Na ja, wie eine Auswertung bestellter Optionen beweist, "brauchen" ein hartes Fahrwerk und große Räder offenbar sehr viele, leider.
Ist zwar Unsinn, weil eine perfekte Basisabstimmung eines Fahrwerks damit nur wieder verschlimmbessert und unnötig unkomfortabler gemacht wird, aber auch der Automobilproduzent weiß dem entgegen:
Des Menschen Wille ist sein Himmelreich - und mein zusätzlicher Reingewinn! 😊
http://www.spiegel.de/.../...rhoehen-den-spritverbrauch-a-1104825.html
Allein der Verbrauchsnachteil, der sich aus unsinnig großen Rädern ergibt...
Schön wenn Tests so schnell zum Punkt kommen.
Der sieht zwar konservativ schick aus, ist als Diesel in der Kombiversion in Raser- Deutschland ungeeignet.
Ein Passat 1.6 TDI ist schon eine Wanderdüne, da wird der nicht besser sein. Verbrauchstechnisch ist offensichtlich auch nichts zu holen. "Mein" 190PS Passat fährt nach 30.000 Außendienstkilometern mit 6,5 Litern Durchschnittsverbrauch.
Ich bin den Wagen aber natürlich noch nicht gefahren, im Test scheint die Leistung ausreichend zu sein...
Die Begrenzung auf 1,6 Liter Hubraum wird sich rächen, was war so falsch daran wenigstens jeweils einen 2.0 Benziner und Diesel anzubieten?

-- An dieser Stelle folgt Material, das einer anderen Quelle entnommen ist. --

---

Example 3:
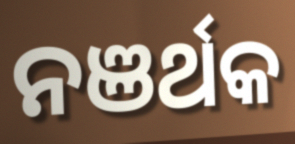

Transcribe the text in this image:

ନଞର୍ଥକ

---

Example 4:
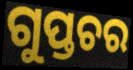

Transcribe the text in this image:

ଗୁପ୍ତଚର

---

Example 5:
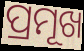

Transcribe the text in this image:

ପ୍ରମୂଖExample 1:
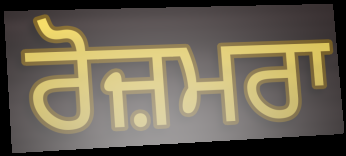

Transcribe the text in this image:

ਰੋਜ਼ਮਰਾ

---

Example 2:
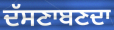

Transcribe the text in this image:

ਦੱਸਣਾਬਣਦਾ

Werden solche Systeme nicht bei der Zulassung überprüft?, ein System das nicht absolut fehlerfrei arbeitet hat nichts auf den Straßen zu suchen. Das Blenden anderer Fahrer merkt der Fahrer gar nicht.
Im Passat mit LED- Licht hat mich noch kein anderer Verkehrsteilnehmer auf eine Blendung aufmerksam machen müssen weil er vom System nicht ausgeblendet wurde.
Ich habe den Talisman jetzt drei Wochen als Leihwagen gehabt, genau wie hier auf den Bildern zu sehen. Es ist ein sehr angenehmes Auto, welches aber wirklich recht rumpelig über Unebenheiten gefahren ist. Leider wirkte er auch sonst recht einfach. Hier und da hat es dann auch schon mal geknackt und geknistert.
Jetzt bin ich in Italien und habe hier die ganz neue Mercedes E-Klasse, dazwischen liegen jedoch Welten...
in zahlen ausgedrückt sind es min. 10.000€ unterschied
Ganz genau, ein 2.0 Diesel und Benziner und alternativ zum Schalt- ein Wandlergetriebe wäre das richtige Angebot.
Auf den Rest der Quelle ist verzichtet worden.